Humuhumu: Too sweet, tastes like dessert wine.
Trott: Sweet. Dry peach brandy would be… Oh gosh, I’ve had a lot to drink.
TraderTiki: Muscat like sweetness. Very sweet, but not cloying.

Stir Action

About this time, I hear Humu exclaim something like, “Nooooo! Not more vermouth! I’m vermoooooothed out!” There may have been some sobbing.

And I thought the “J” cocktails were safe.

I guess this is what happens when you involve civilians.

Of course, to be fair, if we were in Humu’s milieu and drinking 20 Tiki cocktails in a row, about this time I would be exclaiming, “No! Not more Pineapple Juice! I can’t take any more Pineapple Juice!”

It does make me wonder how warped my palate has become from drinking all these vermouth heavy cocktails. If you ask me to taste a cocktail, and I say, “Well, it could use a little more vermouth,” now you know why.

Jupiter Cocktail

Jupiter Cocktail

1 Teaspoonful Orange Juice
1 Teaspoonful Parfait Amour Liqueur. (Brizard Parfait Amour)
1/3 French Vermouth. (1 oz Noilly Prat Dry)
1/3 Dry Gin. (1 oz Plymouth Gin)

Stir well in ice and strain. Twist of Lemon Peel.

I’ve been putting off the Jupiter for some time now, as folks usually descripe it as difficult to make. But Daniel really pulls it off. Just the hint of the Parfait Amour flavor is very subtle and enjoyable. The sort of cocktail I really enjoy. Where even after all these cocktails, there is something curious in the flavors that makes you want to take another sip and figure out.
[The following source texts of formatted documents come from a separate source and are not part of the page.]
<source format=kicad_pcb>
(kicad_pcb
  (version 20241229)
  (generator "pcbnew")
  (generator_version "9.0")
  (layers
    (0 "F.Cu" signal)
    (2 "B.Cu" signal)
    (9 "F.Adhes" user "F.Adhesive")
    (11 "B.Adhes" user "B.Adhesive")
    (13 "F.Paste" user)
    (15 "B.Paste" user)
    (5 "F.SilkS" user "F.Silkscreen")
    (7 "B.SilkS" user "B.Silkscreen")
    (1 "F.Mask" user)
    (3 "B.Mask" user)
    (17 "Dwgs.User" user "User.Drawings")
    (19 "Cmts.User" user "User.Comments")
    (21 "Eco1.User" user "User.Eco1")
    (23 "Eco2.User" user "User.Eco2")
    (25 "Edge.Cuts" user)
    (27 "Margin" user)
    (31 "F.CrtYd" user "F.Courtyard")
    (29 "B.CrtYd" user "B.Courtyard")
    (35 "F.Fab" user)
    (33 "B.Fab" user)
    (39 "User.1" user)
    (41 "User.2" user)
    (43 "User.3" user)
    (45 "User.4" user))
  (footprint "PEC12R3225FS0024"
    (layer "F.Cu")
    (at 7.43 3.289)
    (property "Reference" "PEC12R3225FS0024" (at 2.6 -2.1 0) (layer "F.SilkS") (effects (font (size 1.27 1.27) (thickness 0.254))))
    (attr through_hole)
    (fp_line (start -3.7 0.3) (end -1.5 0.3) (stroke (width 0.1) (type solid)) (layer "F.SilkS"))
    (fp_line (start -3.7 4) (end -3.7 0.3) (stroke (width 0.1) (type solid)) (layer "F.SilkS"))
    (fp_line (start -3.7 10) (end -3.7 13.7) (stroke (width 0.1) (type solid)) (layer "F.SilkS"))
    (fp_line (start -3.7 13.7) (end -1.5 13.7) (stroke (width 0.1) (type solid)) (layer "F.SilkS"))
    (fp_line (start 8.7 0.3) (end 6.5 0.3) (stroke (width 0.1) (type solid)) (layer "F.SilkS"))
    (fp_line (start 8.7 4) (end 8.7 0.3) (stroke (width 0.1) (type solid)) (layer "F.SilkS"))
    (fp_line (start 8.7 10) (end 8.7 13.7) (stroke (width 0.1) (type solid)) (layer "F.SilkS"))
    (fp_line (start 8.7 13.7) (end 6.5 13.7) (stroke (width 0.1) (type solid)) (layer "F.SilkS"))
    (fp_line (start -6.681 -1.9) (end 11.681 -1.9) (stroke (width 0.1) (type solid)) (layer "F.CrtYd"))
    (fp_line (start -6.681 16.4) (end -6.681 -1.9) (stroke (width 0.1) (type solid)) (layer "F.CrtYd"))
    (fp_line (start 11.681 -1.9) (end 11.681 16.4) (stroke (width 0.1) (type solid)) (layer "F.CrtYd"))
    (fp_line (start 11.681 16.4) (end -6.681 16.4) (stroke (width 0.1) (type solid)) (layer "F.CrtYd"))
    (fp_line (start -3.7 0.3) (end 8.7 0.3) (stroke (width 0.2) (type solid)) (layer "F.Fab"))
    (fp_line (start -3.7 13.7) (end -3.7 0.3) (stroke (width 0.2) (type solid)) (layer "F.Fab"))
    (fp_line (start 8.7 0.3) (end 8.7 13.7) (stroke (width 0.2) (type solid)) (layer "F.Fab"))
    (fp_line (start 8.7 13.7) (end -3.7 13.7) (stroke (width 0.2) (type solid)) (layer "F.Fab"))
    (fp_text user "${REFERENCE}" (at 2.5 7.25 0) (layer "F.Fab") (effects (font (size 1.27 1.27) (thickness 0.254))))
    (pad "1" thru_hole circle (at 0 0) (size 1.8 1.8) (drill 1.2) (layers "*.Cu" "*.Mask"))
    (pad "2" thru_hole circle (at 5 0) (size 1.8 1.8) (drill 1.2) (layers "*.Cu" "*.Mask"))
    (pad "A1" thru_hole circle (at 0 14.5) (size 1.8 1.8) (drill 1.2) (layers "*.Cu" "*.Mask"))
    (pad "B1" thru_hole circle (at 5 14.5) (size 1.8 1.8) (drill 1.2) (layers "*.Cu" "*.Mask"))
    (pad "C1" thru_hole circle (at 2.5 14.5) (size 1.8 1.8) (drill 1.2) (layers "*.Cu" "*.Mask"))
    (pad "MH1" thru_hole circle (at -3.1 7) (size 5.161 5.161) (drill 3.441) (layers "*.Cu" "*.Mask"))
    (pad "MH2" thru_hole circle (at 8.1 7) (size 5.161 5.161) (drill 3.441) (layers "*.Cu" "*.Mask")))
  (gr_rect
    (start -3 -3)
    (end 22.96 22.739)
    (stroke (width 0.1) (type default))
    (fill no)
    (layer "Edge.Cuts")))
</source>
Humuhumu: Simple–I think I have vermouth burnout, though.
Trott: See above.
TraderTiki: Calm orange flavor.

The Cast*

Obviously, it would have been wise to stop at about this point, but, well, few people have ever accused me of being a wise man. We also tried a couple Teardrop cocktails and some things that Daniel was working on. Then we settled up our bill and wandered off in search of dinner and, hopefully, to sober up a bit before the concert we were attending later in the evening.
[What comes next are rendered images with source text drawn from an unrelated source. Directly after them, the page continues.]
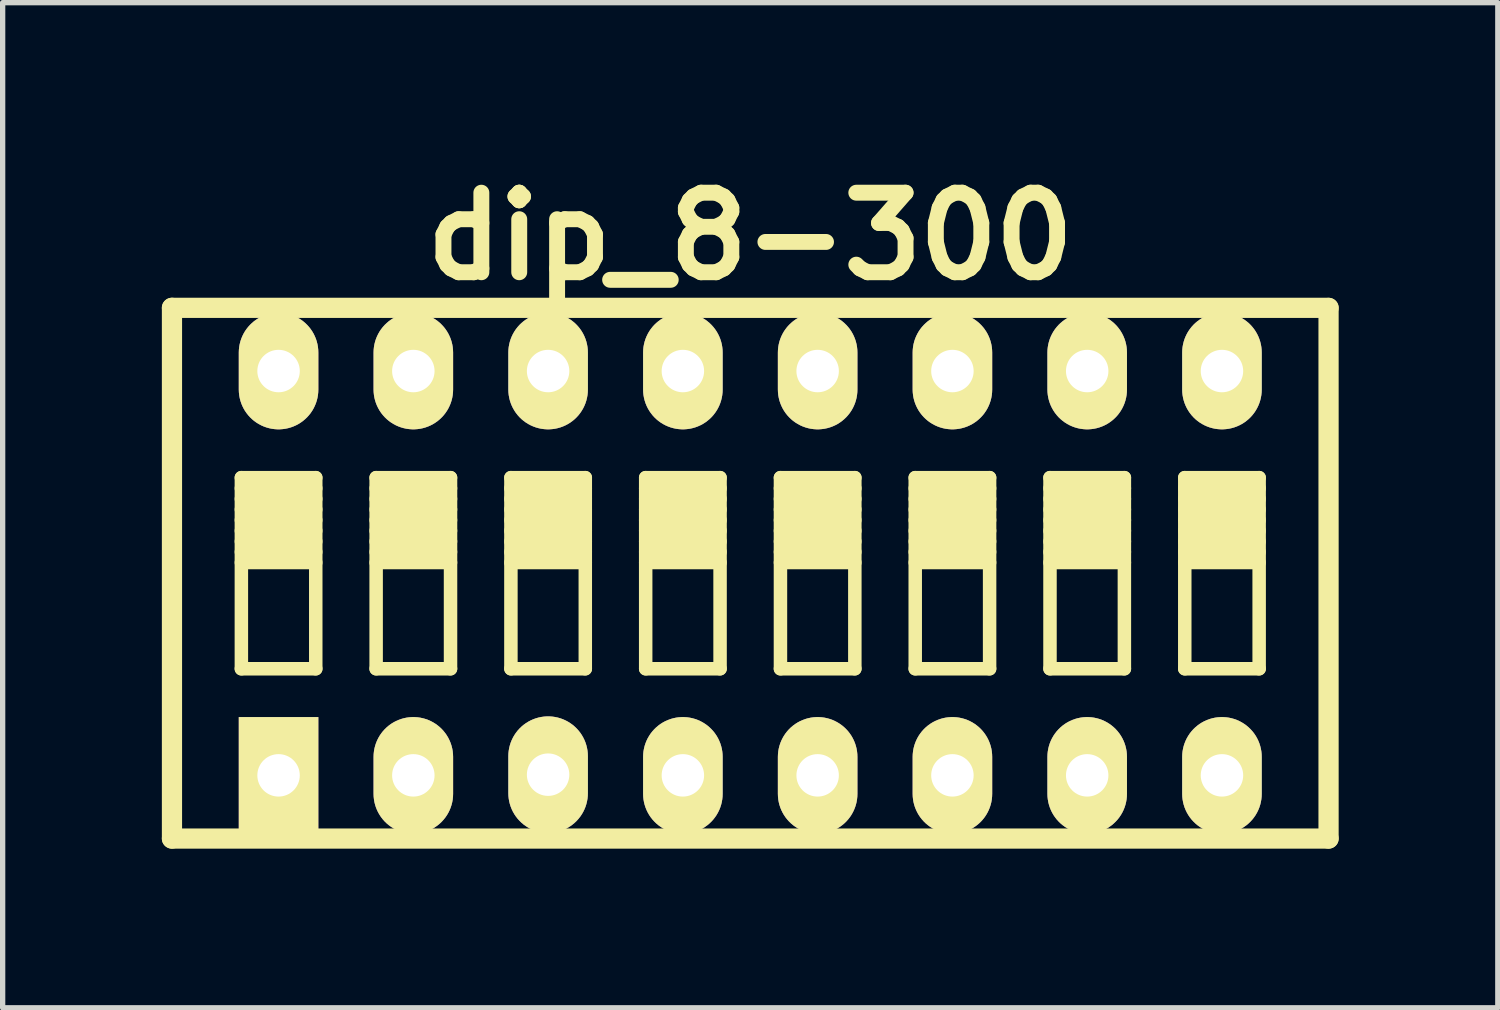
<source format=kicad_pcb>
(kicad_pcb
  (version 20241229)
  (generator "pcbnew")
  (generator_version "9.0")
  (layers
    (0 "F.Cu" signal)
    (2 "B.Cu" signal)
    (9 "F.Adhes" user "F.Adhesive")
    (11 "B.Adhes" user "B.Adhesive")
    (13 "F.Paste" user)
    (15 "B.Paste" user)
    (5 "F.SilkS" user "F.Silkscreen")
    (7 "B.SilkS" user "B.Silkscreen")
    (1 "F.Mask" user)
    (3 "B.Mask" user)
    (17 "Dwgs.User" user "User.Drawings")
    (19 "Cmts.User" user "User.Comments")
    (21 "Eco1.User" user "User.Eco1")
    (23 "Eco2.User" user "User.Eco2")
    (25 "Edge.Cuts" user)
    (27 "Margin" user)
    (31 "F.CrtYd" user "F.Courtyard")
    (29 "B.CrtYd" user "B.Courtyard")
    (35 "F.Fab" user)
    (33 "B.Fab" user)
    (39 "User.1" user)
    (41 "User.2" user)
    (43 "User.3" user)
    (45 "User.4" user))
  (footprint "dip_8-300"
    (layer "F.Cu")
    (at 11.09 7.753)
    (property "Reference" "dip_8-300" (at 0 -6.35 0) (layer "F.SilkS") (effects (font (size 1.499 1.499) (thickness 0.3))))
    (attr through_hole)
    (fp_line (start -10.899 -5.001) (end 10.899 -5.001) (stroke (width 0.381) (type solid)) (layer "F.SilkS"))
    (fp_line (start -10.899 5.001) (end -10.899 -5.001) (stroke (width 0.381) (type solid)) (layer "F.SilkS"))
    (fp_line (start -9.591 -1.801) (end -9.591 1.801) (stroke (width 0.254) (type solid)) (layer "F.SilkS"))
    (fp_line (start -9.591 -1.6) (end -8.189 -1.6) (stroke (width 0.254) (type solid)) (layer "F.SilkS"))
    (fp_line (start -9.591 -1.4) (end -8.189 -1.4) (stroke (width 0.254) (type solid)) (layer "F.SilkS"))
    (fp_line (start -9.591 -1.201) (end -8.189 -1.201) (stroke (width 0.254) (type solid)) (layer "F.SilkS"))
    (fp_line (start -9.591 -1.001) (end -8.189 -1.001) (stroke (width 0.254) (type solid)) (layer "F.SilkS"))
    (fp_line (start -9.591 -0.8) (end -8.189 -0.8) (stroke (width 0.254) (type solid)) (layer "F.SilkS"))
    (fp_line (start -9.591 -0.599) (end -8.189 -0.599) (stroke (width 0.254) (type solid)) (layer "F.SilkS"))
    (fp_line (start -9.591 -0.401) (end -8.189 -0.401) (stroke (width 0.254) (type solid)) (layer "F.SilkS"))
    (fp_line (start -9.591 -0.201) (end -8.189 -0.201) (stroke (width 0.254) (type solid)) (layer "F.SilkS"))
    (fp_line (start -9.591 1.801) (end -8.189 1.801) (stroke (width 0.254) (type solid)) (layer "F.SilkS"))
    (fp_line (start -8.189 -1.801) (end -9.591 -1.801) (stroke (width 0.254) (type solid)) (layer "F.SilkS"))
    (fp_line (start -8.189 1.801) (end -8.189 -1.801) (stroke (width 0.254) (type solid)) (layer "F.SilkS"))
    (fp_line (start -7.051 -1.801) (end -7.051 1.801) (stroke (width 0.254) (type solid)) (layer "F.SilkS"))
    (fp_line (start -7.051 -1.6) (end -5.649 -1.6) (stroke (width 0.254) (type solid)) (layer "F.SilkS"))
    (fp_line (start -7.051 -1.4) (end -5.649 -1.4) (stroke (width 0.254) (type solid)) (layer "F.SilkS"))
    (fp_line (start -7.051 -1.201) (end -5.649 -1.201) (stroke (width 0.254) (type solid)) (layer "F.SilkS"))
    (fp_line (start -7.051 -1.001) (end -5.649 -1.001) (stroke (width 0.254) (type solid)) (layer "F.SilkS"))
    (fp_line (start -7.051 -0.8) (end -5.649 -0.8) (stroke (width 0.254) (type solid)) (layer "F.SilkS"))
    (fp_line (start -7.051 -0.599) (end -5.649 -0.599) (stroke (width 0.254) (type solid)) (layer "F.SilkS"))
    (fp_line (start -7.051 -0.401) (end -5.649 -0.401) (stroke (width 0.254) (type solid)) (layer "F.SilkS"))
    (fp_line (start -7.051 -0.201) (end -5.649 -0.201) (stroke (width 0.254) (type solid)) (layer "F.SilkS"))
    (fp_line (start -7.051 1.801) (end -5.649 1.801) (stroke (width 0.254) (type solid)) (layer "F.SilkS"))
    (fp_line (start -5.649 -1.801) (end -7.051 -1.801) (stroke (width 0.254) (type solid)) (layer "F.SilkS"))
    (fp_line (start -5.649 1.801) (end -5.649 -1.801) (stroke (width 0.254) (type solid)) (layer "F.SilkS"))
    (fp_line (start -4.511 -1.801) (end -4.511 1.801) (stroke (width 0.254) (type solid)) (layer "F.SilkS"))
    (fp_line (start -4.511 -1.6) (end -3.109 -1.6) (stroke (width 0.254) (type solid)) (layer "F.SilkS"))
    (fp_line (start -4.511 -1.4) (end -3.109 -1.4) (stroke (width 0.254) (type solid)) (layer "F.SilkS"))
    (fp_line (start -4.511 -1.201) (end -3.109 -1.201) (stroke (width 0.254) (type solid)) (layer "F.SilkS"))
    (fp_line (start -4.511 -1.001) (end -3.109 -1.001) (stroke (width 0.254) (type solid)) (layer "F.SilkS"))
    (fp_line (start -4.511 -0.8) (end -3.109 -0.8) (stroke (width 0.254) (type solid)) (layer "F.SilkS"))
    (fp_line (start -4.511 -0.599) (end -3.109 -0.599) (stroke (width 0.254) (type solid)) (layer "F.SilkS"))
    (fp_line (start -4.511 -0.401) (end -3.109 -0.401) (stroke (width 0.254) (type solid)) (layer "F.SilkS"))
    (fp_line (start -4.511 -0.201) (end -3.109 -0.201) (stroke (width 0.254) (type solid)) (layer "F.SilkS"))
    (fp_line (start -4.511 1.801) (end -3.109 1.801) (stroke (width 0.254) (type solid)) (layer "F.SilkS"))
    (fp_line (start -3.109 -1.801) (end -4.511 -1.801) (stroke (width 0.254) (type solid)) (layer "F.SilkS"))
    (fp_line (start -3.109 1.801) (end -3.109 -1.801) (stroke (width 0.254) (type solid)) (layer "F.SilkS"))
    (fp_line (start -1.971 -1.801) (end -1.971 1.801) (stroke (width 0.254) (type solid)) (layer "F.SilkS"))
    (fp_line (start -1.971 -1.6) (end -0.569 -1.6) (stroke (width 0.254) (type solid)) (layer "F.SilkS"))
    (fp_line (start -1.971 -1.4) (end -0.569 -1.4) (stroke (width 0.254) (type solid)) (layer "F.SilkS"))
    (fp_line (start -1.971 -1.201) (end -0.569 -1.201) (stroke (width 0.254) (type solid)) (layer "F.SilkS"))
    (fp_line (start -1.971 -1.001) (end -0.569 -1.001) (stroke (width 0.254) (type solid)) (layer "F.SilkS"))
    (fp_line (start -1.971 -0.8) (end -0.569 -0.8) (stroke (width 0.254) (type solid)) (layer "F.SilkS"))
    (fp_line (start -1.971 -0.599) (end -0.569 -0.599) (stroke (width 0.254) (type solid)) (layer "F.SilkS"))
    (fp_line (start -1.971 -0.401) (end -0.569 -0.401) (stroke (width 0.254) (type solid)) (layer "F.SilkS"))
    (fp_line (start -1.971 -0.201) (end -0.569 -0.201) (stroke (width 0.254) (type solid)) (layer "F.SilkS"))
    (fp_line (start -1.971 1.801) (end -0.569 1.801) (stroke (width 0.254) (type solid)) (layer "F.SilkS"))
    (fp_line (start -0.569 -1.801) (end -1.971 -1.801) (stroke (width 0.254) (type solid)) (layer "F.SilkS"))
    (fp_line (start -0.569 1.801) (end -0.569 -1.801) (stroke (width 0.254) (type solid)) (layer "F.SilkS"))
    (fp_line (start 0.569 -1.801) (end 0.569 1.801) (stroke (width 0.254) (type solid)) (layer "F.SilkS"))
    (fp_line (start 0.569 -1.6) (end 1.971 -1.6) (stroke (width 0.254) (type solid)) (layer "F.SilkS"))
    (fp_line (start 0.569 -1.4) (end 1.971 -1.4) (stroke (width 0.254) (type solid)) (layer "F.SilkS"))
    (fp_line (start 0.569 -1.201) (end 1.971 -1.201) (stroke (width 0.254) (type solid)) (layer "F.SilkS"))
    (fp_line (start 0.569 -1.001) (end 1.971 -1.001) (stroke (width 0.254) (type solid)) (layer "F.SilkS"))
    (fp_line (start 0.569 -0.8) (end 1.971 -0.8) (stroke (width 0.254) (type solid)) (layer "F.SilkS"))
    (fp_line (start 0.569 -0.599) (end 1.971 -0.599) (stroke (width 0.254) (type solid)) (layer "F.SilkS"))
    (fp_line (start 0.569 -0.401) (end 1.971 -0.401) (stroke (width 0.254) (type solid)) (layer "F.SilkS"))
    (fp_line (start 0.569 -0.201) (end 1.971 -0.201) (stroke (width 0.254) (type solid)) (layer "F.SilkS"))
    (fp_line (start 0.569 1.801) (end 1.971 1.801) (stroke (width 0.254) (type solid)) (layer "F.SilkS"))
    (fp_line (start 1.971 -1.801) (end 0.569 -1.801) (stroke (width 0.254) (type solid)) (layer "F.SilkS"))
    (fp_line (start 1.971 1.801) (end 1.971 -1.801) (stroke (width 0.254) (type solid)) (layer "F.SilkS"))
    (fp_line (start 3.109 -1.801) (end 3.109 1.801) (stroke (width 0.254) (type solid)) (layer "F.SilkS"))
    (fp_line (start 3.109 -1.6) (end 4.511 -1.6) (stroke (width 0.254) (type solid)) (layer "F.SilkS"))
    (fp_line (start 3.109 -1.4) (end 4.511 -1.4) (stroke (width 0.254) (type solid)) (layer "F.SilkS"))
    (fp_line (start 3.109 -1.201) (end 4.511 -1.201) (stroke (width 0.254) (type solid)) (layer "F.SilkS"))
    (fp_line (start 3.109 -1.001) (end 4.511 -1.001) (stroke (width 0.254) (type solid)) (layer "F.SilkS"))
    (fp_line (start 3.109 -0.8) (end 4.511 -0.8) (stroke (width 0.254) (type solid)) (layer "F.SilkS"))
    (fp_line (start 3.109 -0.599) (end 4.511 -0.599) (stroke (width 0.254) (type solid)) (layer "F.SilkS"))
    (fp_line (start 3.109 -0.401) (end 4.511 -0.401) (stroke (width 0.254) (type solid)) (layer "F.SilkS"))
    (fp_line (start 3.109 -0.201) (end 4.511 -0.201) (stroke (width 0.254) (type solid)) (layer "F.SilkS"))
    (fp_line (start 3.109 1.801) (end 4.511 1.801) (stroke (width 0.254) (type solid)) (layer "F.SilkS"))
    (fp_line (start 4.511 -1.801) (end 3.109 -1.801) (stroke (width 0.254) (type solid)) (layer "F.SilkS"))
    (fp_line (start 4.511 1.801) (end 4.511 -1.801) (stroke (width 0.254) (type solid)) (layer "F.SilkS"))
    (fp_line (start 5.649 -1.801) (end 5.649 1.801) (stroke (width 0.254) (type solid)) (layer "F.SilkS"))
    (fp_line (start 5.649 -1.6) (end 7.051 -1.6) (stroke (width 0.254) (type solid)) (layer "F.SilkS"))
    (fp_line (start 5.649 -1.4) (end 7.051 -1.4) (stroke (width 0.254) (type solid)) (layer "F.SilkS"))
    (fp_line (start 5.649 -1.201) (end 7.051 -1.201) (stroke (width 0.254) (type solid)) (layer "F.SilkS"))
    (fp_line (start 5.649 -1.001) (end 7.051 -1.001) (stroke (width 0.254) (type solid)) (layer "F.SilkS"))
    (fp_line (start 5.649 -0.8) (end 7.051 -0.8) (stroke (width 0.254) (type solid)) (layer "F.SilkS"))
    (fp_line (start 5.649 -0.599) (end 7.051 -0.599) (stroke (width 0.254) (type solid)) (layer "F.SilkS"))
    (fp_line (start 5.649 -0.401) (end 7.051 -0.401) (stroke (width 0.254) (type solid)) (layer "F.SilkS"))
    (fp_line (start 5.649 -0.201) (end 7.051 -0.201) (stroke (width 0.254) (type solid)) (layer "F.SilkS"))
    (fp_line (start 5.649 1.801) (end 7.051 1.801) (stroke (width 0.254) (type solid)) (layer "F.SilkS"))
    (fp_line (start 7.051 -1.801) (end 5.649 -1.801) (stroke (width 0.254) (type solid)) (layer "F.SilkS"))
    (fp_line (start 7.051 1.801) (end 7.051 -1.801) (stroke (width 0.254) (type solid)) (layer "F.SilkS"))
    (fp_line (start 8.189 -1.801) (end 8.189 1.801) (stroke (width 0.254) (type solid)) (layer "F.SilkS"))
    (fp_line (start 8.189 -1.6) (end 9.591 -1.6) (stroke (width 0.254) (type solid)) (layer "F.SilkS"))
    (fp_line (start 8.189 -1.4) (end 9.591 -1.4) (stroke (width 0.254) (type solid)) (layer "F.SilkS"))
    (fp_line (start 8.189 -1.201) (end 9.591 -1.201) (stroke (width 0.254) (type solid)) (layer "F.SilkS"))
    (fp_line (start 8.189 -1.001) (end 9.591 -1.001) (stroke (width 0.254) (type solid)) (layer "F.SilkS"))
    (fp_line (start 8.189 -0.8) (end 9.591 -0.8) (stroke (width 0.254) (type solid)) (layer "F.SilkS"))
    (fp_line (start 8.189 -0.599) (end 9.591 -0.599) (stroke (width 0.254) (type solid)) (layer "F.SilkS"))
    (fp_line (start 8.189 -0.401) (end 9.591 -0.401) (stroke (width 0.254) (type solid)) (layer "F.SilkS"))
    (fp_line (start 8.189 -0.201) (end 9.591 -0.201) (stroke (width 0.254) (type solid)) (layer "F.SilkS"))
    (fp_line (start 8.189 1.801) (end 9.591 1.801) (stroke (width 0.254) (type solid)) (layer "F.SilkS"))
    (fp_line (start 9.591 -1.801) (end 8.189 -1.801) (stroke (width 0.254) (type solid)) (layer "F.SilkS"))
    (fp_line (start 9.591 1.801) (end 9.591 -1.801) (stroke (width 0.254) (type solid)) (layer "F.SilkS"))
    (fp_line (start 10.899 -4.999) (end 10.899 5.001) (stroke (width 0.381) (type solid)) (layer "F.SilkS"))
    (fp_line (start 10.899 5.001) (end -10.899 5.001) (stroke (width 0.381) (type solid)) (layer "F.SilkS"))
    (pad "1" thru_hole rect (at -8.89 3.81) (size 1.499 2.197) (drill 0.8) (layers "*.Cu" "*.Mask" "F.SilkS"))
    (pad "2" thru_hole oval (at -6.35 3.81) (size 1.499 2.197) (drill 0.8) (layers "*.Cu" "*.Mask" "F.SilkS"))
    (pad "3" thru_hole oval (at -3.81 3.797) (size 1.499 2.197) (drill 0.8) (layers "*.Cu" "*.Mask" "F.SilkS"))
    (pad "4" thru_hole oval (at -1.27 3.81) (size 1.499 2.197) (drill 0.8) (layers "*.Cu" "*.Mask" "F.SilkS"))
    (pad "5" thru_hole oval (at 1.27 3.81) (size 1.499 2.197) (drill 0.8) (layers "*.Cu" "*.Mask" "F.SilkS"))
    (pad "6" thru_hole oval (at 3.81 3.81) (size 1.499 2.197) (drill 0.8) (layers "*.Cu" "*.Mask" "F.SilkS"))
    (pad "7" thru_hole oval (at 6.35 3.81) (size 1.499 2.197) (drill 0.8) (layers "*.Cu" "*.Mask" "F.SilkS"))
    (pad "8" thru_hole oval (at 8.89 3.81) (size 1.499 2.197) (drill 0.8) (layers "*.Cu" "*.Mask" "F.SilkS"))
    (pad "9" thru_hole oval (at 8.89 -3.81) (size 1.499 2.197) (drill 0.8) (layers "*.Cu" "*.Mask" "F.SilkS"))
    (pad "10" thru_hole oval (at 6.35 -3.81) (size 1.499 2.197) (drill 0.8) (layers "*.Cu" "*.Mask" "F.SilkS"))
    (pad "11" thru_hole oval (at 3.81 -3.81) (size 1.499 2.197) (drill 0.8) (layers "*.Cu" "*.Mask" "F.SilkS"))
    (pad "12" thru_hole oval (at 1.27 -3.81) (size 1.499 2.197) (drill 0.8) (layers "*.Cu" "*.Mask" "F.SilkS"))
    (pad "13" thru_hole oval (at -1.27 -3.81) (size 1.499 2.197) (drill 0.8) (layers "*.Cu" "*.Mask" "F.SilkS"))
    (pad "14" thru_hole oval (at -3.81 -3.81) (size 1.499 2.197) (drill 0.8) (layers "*.Cu" "*.Mask" "F.SilkS"))
    (pad "15" thru_hole oval (at -6.35 -3.81) (size 1.499 2.197) (drill 0.8) (layers "*.Cu" "*.Mask" "F.SilkS"))
    (pad "16" thru_hole oval (at -8.89 -3.81) (size 1.499 2.197) (drill 0.8) (layers "*.Cu" "*.Mask" "F.SilkS")))
  (gr_rect
    (start -3 -3)
    (end 25.179 15.944)
    (stroke (width 0.1) (type default))
    (fill no)
    (layer "Edge.Cuts")))
</source>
First, let me say how great it was that Daniel and the other bartenders at the Teardrop were willing to play along with this little game. I’ve sort of wanted to do something like this myself, in celebration of 2 years of Savoy Stomping, but how much more fantastic to have Portland Monthly’s 2008 Bartenders of the Year mix the drinks instead? Not to mention wash the dishes!

To be honest, when I was going over the drinks in preparation for the trip, and then looking at Teardrop’s menu online, I was thinking to myself, “What the hell am I thinking? Why are we just not going to Teardrop to enjoy their drinks?” But then, who knows, maybe no one would have tried the John Wood cocktail for another 30 years. I certainly expect this may have been the first time anyone has made it in the last 30 years!

Speaking from my side of the bar, I know everyone had a great time and came away with a real respect with what they are accomplishing there at the Teardrop Cocktail Lounge. Just about everyone in the group was already making plans to return the next time they were in Portland.

I count myself lucky to have met these talented men and women and truly look forward to tasting what interesting things they are up to the next time I see them. I promise, there will be no Savoy Cocktails involved!

*These pictures by Mrs. Flannestad.

This post is one in a series documenting my ongoing effort to make all of the cocktails in the Savoy Cocktail Book, starting at the first, Abbey, and ending at the last, Zed.